Olhando para as recém-chegadas, a japonesa disparou:
– Trinta e sete chamadas não atendidas. Sabem o que isso significa, num dia como hoje? Trinta e sete convites para sair! – Irritada, jogou o celular sobre a cama e começou a caminhar de um lado a outro no quarto – Eu devia ter ido ao colégio, têm noção do número de mimos de professores e presentinhos de amigas que eu deixei de ganhar?
– Você é tão popular assim? – Indagou Shermmie, levantando uma das sobrancelhas.
– Sou, especialmente no dia do meu aniversário!
– Hoje é seu aniversário? Não disse que sua mãe sempre te dava folga nesse dia?
– Pois é... Mas, ao que me parece, esse ano ela esqueceu.
– Esqueceu? Como isso é possível? Minha mãe nunca esqueceria um aniversário meu. Não é normal os pais esquecerem uma data dessas... Não é, fraquinha?
– Er... – Anne pareceu pensar um pouco. – Meu pai não “esquece” o dia do meu aniversário, porque não pode esquecer o que não sabe.
– Cruzes! – Assombrou-se Shermmie. Olhou para Hikari. – Tá vendo só? Tome a fraquinha como parâmetro e sinta-se muito amada.
– Hunf... – Hikari deixou-se cair sentada na cama de casal – Mas minha mãe sabe muito bem o dia do meu aniversário... Ela nunca tinha esquecido, nunca...
– Pra tudo na vida tem uma primeira vez. Aff, estou morrendo de sono, boa noite.
Shermmie ia subir para o beliche de cima, mas Hikari correu e bloqueou o seu caminho.
– Ei, espera, não pode dormir. É meu aniversário, alguém tem que comemorar comigo.
– Ano que vem a gente pensa nisso, tá? Agora eu preciso dormir.

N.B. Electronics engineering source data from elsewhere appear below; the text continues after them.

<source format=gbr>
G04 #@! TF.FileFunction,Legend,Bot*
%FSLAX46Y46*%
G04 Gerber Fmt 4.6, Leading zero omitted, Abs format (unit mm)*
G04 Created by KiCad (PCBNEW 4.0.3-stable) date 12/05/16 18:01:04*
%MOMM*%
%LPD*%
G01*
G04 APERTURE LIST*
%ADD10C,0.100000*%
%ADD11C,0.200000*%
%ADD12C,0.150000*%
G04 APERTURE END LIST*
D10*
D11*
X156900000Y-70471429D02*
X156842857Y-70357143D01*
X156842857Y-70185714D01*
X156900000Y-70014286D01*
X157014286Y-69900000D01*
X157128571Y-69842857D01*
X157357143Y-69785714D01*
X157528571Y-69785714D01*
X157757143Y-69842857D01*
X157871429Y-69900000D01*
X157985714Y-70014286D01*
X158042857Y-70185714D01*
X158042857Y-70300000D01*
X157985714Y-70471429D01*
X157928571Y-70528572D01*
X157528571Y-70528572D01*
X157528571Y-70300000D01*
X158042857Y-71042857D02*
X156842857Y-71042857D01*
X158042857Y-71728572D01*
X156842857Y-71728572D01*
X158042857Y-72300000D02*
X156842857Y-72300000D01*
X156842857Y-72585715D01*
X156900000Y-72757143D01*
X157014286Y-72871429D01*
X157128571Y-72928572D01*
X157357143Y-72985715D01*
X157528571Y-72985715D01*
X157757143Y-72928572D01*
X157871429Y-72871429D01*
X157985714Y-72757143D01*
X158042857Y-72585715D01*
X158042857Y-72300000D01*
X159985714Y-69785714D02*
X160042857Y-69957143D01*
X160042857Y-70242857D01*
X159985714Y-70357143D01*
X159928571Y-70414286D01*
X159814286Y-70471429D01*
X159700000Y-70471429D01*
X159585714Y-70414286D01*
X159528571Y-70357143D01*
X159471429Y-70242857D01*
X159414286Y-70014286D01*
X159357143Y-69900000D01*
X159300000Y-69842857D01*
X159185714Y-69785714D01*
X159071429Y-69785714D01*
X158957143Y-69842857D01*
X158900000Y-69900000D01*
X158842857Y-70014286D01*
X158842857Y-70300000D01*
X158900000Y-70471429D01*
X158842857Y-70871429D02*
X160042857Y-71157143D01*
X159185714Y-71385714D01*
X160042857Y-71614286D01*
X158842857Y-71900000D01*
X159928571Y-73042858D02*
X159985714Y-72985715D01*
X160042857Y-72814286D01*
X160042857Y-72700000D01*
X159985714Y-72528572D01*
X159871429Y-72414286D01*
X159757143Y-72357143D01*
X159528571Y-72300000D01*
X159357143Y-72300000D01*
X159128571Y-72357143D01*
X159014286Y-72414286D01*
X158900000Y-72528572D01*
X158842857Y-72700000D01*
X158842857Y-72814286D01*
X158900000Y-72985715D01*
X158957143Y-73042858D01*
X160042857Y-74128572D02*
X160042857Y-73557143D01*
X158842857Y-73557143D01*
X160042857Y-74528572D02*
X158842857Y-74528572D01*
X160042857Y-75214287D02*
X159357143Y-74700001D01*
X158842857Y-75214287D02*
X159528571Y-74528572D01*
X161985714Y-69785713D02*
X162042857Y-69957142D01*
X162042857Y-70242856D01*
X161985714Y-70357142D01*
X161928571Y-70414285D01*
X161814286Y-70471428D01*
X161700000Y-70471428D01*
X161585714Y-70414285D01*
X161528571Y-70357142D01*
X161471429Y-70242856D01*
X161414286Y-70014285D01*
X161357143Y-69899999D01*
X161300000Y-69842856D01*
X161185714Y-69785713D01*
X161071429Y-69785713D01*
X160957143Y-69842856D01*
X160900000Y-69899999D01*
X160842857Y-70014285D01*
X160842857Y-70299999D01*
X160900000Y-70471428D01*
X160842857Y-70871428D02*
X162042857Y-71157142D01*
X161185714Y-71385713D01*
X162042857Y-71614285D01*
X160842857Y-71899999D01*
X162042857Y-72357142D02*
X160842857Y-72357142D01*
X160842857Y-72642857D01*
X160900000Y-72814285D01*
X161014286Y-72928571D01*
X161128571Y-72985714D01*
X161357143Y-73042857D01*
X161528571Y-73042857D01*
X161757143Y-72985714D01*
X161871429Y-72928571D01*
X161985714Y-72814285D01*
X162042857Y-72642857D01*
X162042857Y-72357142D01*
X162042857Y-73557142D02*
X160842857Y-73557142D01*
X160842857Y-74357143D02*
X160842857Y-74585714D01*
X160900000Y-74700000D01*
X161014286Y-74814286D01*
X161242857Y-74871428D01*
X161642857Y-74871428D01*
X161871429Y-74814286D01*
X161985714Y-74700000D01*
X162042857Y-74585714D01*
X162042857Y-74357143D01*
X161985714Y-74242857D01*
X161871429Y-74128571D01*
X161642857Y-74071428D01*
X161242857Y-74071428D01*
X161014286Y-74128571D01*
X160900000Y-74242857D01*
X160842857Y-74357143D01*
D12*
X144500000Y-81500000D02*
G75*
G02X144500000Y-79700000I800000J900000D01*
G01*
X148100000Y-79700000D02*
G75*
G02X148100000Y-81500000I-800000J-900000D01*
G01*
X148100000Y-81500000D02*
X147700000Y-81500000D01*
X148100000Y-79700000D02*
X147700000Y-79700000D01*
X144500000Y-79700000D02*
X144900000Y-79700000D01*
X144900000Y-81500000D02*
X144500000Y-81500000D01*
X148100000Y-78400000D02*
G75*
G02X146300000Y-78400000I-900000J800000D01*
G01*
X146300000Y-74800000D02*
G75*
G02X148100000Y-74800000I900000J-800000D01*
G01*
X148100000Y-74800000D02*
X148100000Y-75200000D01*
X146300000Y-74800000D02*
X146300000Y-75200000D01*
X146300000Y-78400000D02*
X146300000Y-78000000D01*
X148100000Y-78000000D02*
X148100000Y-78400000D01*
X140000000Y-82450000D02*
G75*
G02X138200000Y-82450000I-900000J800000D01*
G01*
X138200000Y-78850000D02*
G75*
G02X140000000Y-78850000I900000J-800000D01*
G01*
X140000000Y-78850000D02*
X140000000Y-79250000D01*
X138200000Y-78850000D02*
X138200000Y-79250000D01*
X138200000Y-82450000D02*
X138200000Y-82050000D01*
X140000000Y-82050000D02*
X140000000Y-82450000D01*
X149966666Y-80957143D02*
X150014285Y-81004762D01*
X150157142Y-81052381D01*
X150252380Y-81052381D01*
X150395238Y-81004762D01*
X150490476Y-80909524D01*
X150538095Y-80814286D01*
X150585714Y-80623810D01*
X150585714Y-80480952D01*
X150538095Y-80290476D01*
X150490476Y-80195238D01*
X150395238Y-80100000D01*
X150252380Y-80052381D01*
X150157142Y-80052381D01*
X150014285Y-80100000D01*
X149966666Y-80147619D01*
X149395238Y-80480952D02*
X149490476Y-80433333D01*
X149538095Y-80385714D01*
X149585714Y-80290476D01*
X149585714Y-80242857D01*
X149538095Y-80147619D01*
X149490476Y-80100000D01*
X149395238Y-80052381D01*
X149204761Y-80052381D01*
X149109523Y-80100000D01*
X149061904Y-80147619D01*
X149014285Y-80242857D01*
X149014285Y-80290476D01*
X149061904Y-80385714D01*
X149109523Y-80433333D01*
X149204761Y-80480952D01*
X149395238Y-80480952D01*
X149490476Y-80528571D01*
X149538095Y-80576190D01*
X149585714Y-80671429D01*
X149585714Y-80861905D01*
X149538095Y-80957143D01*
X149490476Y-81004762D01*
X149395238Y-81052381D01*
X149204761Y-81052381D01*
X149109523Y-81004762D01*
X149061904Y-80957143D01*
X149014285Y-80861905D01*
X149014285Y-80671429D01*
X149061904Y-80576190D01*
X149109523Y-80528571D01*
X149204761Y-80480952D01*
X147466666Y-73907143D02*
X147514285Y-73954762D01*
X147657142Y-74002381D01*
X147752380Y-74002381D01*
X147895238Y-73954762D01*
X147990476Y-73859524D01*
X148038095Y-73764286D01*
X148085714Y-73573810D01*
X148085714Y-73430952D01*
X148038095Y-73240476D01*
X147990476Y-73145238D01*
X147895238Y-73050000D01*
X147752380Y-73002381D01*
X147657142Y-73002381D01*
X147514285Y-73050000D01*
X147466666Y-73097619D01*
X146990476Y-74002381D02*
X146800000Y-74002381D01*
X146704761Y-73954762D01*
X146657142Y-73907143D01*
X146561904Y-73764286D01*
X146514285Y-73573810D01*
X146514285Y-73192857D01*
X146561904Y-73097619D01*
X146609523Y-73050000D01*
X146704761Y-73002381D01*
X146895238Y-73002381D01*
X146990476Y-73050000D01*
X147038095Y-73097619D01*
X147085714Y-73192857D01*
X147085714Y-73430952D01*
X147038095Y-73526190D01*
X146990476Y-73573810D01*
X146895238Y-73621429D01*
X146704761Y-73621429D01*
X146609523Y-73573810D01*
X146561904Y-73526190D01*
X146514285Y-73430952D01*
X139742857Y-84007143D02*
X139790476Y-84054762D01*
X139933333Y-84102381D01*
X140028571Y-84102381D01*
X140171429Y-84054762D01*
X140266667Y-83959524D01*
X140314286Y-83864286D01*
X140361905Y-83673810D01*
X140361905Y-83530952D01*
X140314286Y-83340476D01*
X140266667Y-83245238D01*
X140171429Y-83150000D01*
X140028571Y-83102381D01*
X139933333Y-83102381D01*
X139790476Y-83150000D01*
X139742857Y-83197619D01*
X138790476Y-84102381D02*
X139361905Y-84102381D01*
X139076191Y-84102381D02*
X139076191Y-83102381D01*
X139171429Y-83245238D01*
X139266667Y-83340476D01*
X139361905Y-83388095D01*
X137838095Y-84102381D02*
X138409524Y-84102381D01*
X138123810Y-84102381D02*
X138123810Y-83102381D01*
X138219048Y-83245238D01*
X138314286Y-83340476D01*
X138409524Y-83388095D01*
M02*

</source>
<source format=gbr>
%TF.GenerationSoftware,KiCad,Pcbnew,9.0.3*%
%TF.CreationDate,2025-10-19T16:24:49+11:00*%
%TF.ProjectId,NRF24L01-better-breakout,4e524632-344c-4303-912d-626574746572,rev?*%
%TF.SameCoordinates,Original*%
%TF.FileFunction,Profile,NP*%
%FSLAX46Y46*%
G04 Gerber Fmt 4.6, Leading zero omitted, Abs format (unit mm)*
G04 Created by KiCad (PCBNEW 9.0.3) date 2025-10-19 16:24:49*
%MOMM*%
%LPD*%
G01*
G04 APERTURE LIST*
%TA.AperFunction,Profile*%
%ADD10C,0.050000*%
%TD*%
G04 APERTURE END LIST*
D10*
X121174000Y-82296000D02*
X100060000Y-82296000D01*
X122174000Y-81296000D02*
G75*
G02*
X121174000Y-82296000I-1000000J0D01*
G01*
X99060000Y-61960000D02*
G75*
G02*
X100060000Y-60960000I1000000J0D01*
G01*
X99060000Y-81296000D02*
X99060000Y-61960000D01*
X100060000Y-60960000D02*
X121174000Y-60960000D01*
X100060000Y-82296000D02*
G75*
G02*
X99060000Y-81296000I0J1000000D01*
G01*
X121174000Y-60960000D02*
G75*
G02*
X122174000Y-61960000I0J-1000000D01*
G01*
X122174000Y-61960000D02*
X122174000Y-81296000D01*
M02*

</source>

Dizendo isso, Shermmie subiu para sua cama. Anne sentou-se na sua, começando a prender os cabelos num baixo rabo de cavalo, para dormir. Hikari a observou em silêncio, a mente começando a ter ideias.
– Escuta, Anne-chan.
– Pois não? – Anne a olhou.
– Gosta de balada? 
A loira franziu a testa.
– Como assim?
– Balada. Night, entende? Noitada! Festa, boate, discoteca... Som alto, gente animada...
– Hã?
Shermmie tentou traduzir, ao seu modo:
– Ela fala de som ensurdecedor, uma fumaça nojenta no ar, muita gente suada aglomerada num ambiente apertado, bêbados e drogados pra tudo quanto é lado...
– Acho que não gosto disso. – Respondeu Anne.

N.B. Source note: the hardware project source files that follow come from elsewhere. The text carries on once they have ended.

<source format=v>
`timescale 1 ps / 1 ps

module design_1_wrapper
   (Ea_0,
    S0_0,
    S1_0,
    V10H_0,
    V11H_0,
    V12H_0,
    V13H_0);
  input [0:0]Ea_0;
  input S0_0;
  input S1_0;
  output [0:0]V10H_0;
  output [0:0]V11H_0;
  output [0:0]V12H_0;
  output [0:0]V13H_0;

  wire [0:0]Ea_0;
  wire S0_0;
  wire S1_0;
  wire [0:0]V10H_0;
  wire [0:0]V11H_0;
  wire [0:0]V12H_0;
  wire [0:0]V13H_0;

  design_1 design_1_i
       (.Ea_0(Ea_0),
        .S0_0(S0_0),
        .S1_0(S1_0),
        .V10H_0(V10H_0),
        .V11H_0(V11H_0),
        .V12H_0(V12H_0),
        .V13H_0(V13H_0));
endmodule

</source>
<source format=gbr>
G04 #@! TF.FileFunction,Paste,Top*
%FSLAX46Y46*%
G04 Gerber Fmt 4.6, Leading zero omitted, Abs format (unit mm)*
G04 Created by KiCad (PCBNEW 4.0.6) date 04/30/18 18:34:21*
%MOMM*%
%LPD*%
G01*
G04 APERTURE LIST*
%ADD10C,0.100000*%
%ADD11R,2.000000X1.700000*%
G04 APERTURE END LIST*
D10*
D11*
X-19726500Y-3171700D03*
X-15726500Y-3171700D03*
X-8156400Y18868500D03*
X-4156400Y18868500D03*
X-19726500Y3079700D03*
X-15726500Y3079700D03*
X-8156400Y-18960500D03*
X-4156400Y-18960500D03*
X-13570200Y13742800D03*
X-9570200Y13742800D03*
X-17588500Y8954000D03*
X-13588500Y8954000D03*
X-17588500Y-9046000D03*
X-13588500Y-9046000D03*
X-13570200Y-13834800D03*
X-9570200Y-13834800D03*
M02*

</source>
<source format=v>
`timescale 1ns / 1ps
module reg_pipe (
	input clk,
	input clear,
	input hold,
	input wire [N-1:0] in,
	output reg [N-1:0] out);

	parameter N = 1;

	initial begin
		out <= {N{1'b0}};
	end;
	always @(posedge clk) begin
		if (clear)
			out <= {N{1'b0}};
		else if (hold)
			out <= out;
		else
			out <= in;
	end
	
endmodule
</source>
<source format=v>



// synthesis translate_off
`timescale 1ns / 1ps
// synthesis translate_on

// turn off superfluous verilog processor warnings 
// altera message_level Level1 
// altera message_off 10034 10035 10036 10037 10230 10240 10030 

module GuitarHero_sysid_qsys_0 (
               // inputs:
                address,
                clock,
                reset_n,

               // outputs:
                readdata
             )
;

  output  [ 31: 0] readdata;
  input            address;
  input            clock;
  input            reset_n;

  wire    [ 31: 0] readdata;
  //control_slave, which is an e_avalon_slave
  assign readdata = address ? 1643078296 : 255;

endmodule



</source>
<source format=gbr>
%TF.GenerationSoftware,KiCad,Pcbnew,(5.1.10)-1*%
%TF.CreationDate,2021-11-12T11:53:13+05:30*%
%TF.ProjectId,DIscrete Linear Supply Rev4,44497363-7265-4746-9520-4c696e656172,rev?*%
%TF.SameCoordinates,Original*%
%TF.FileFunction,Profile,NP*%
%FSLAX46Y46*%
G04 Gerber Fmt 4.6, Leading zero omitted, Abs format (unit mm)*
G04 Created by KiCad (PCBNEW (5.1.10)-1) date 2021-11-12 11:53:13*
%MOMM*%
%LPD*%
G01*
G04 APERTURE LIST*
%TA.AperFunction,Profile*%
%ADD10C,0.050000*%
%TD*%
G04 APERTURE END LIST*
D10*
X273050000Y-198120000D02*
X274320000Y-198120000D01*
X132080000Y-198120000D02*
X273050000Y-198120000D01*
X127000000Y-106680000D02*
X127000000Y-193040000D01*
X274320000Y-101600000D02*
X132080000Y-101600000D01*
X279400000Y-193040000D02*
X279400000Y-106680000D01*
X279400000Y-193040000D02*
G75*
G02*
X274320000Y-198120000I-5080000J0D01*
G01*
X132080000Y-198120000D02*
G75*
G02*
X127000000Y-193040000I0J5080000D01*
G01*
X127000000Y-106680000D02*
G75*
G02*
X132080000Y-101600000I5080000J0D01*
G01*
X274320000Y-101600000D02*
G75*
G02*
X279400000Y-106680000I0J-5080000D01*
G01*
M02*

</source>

Hikari olhou para a morena.
– Você tem uma tendência a olhar tudo pelo lado negativo.
– E você pelo lado empolgado. Bem, mas eu tô morta de sono. Boa noite pra vocês. – Shermmie virou-se e fechou os olhos.

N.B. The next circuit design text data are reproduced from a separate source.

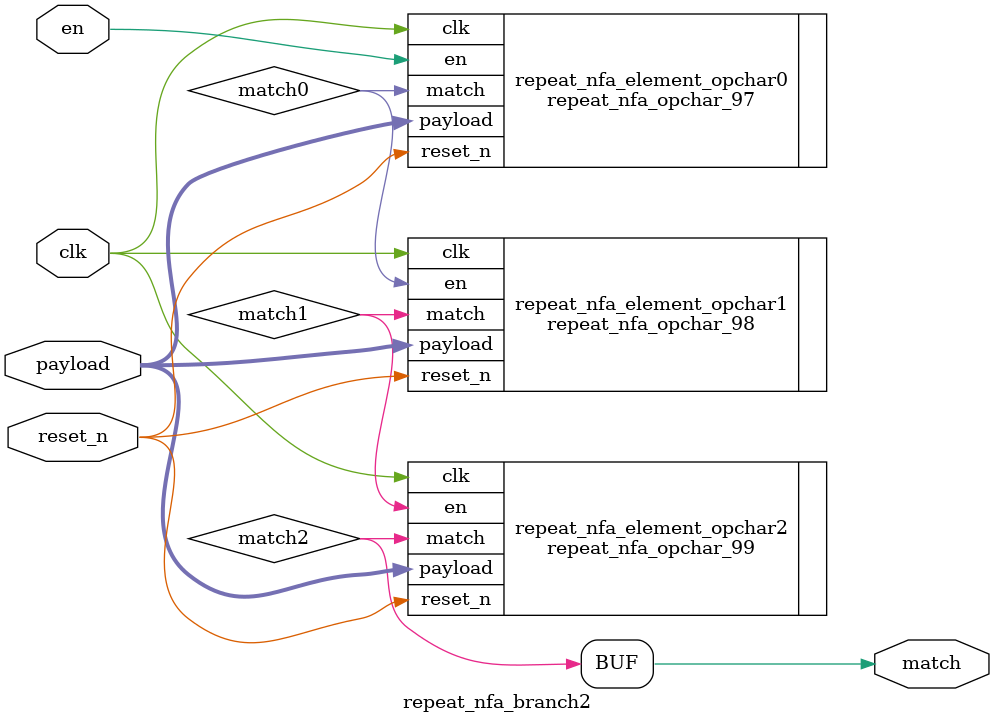
<source format=v>
module repeat_nfa_branch2 (
en,
payload,
match,
clk,
reset_n
);

input en;
input clk;
input reset_n;
input [7:0] payload;
output match;

wire match0;

repeat_nfa_opchar_97 repeat_nfa_element_opchar0(.en (en),
						.payload (payload),
						.clk (clk),
						.reset_n (reset_n),
						.match (match0)
);

wire match1;

repeat_nfa_opchar_98 repeat_nfa_element_opchar1(.en (match0),
						.payload (payload),
						.clk (clk),
						.reset_n (reset_n),
						.match (match1)
);

wire match2;

repeat_nfa_opchar_99 repeat_nfa_element_opchar2(.en (match1),
						.payload (payload),
						.clk (clk),
						.reset_n (reset_n),
						.match (match2)
);
assign match = match2;
endmodule
//--------------------------------------------------------------

</source>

Hikari tornou a olhar para Anne.
– Então, Anne-chan, é legal! Nunca foi a uma?
– Bem... Na minha mansão sempre tinha festas.
– É? Que tipo de festas?
– Festas. Iam os sócios do meu pai e os filhos deles, os empregados serviam champanhe e caviar, e...
– Não! – Hikari a interrompeu – Isso não é balada!
– Então eu acho que nunca fui a uma.
– Você irá a uma... e hoje!
Anne se assustou com o sorriso que Hikari abriu.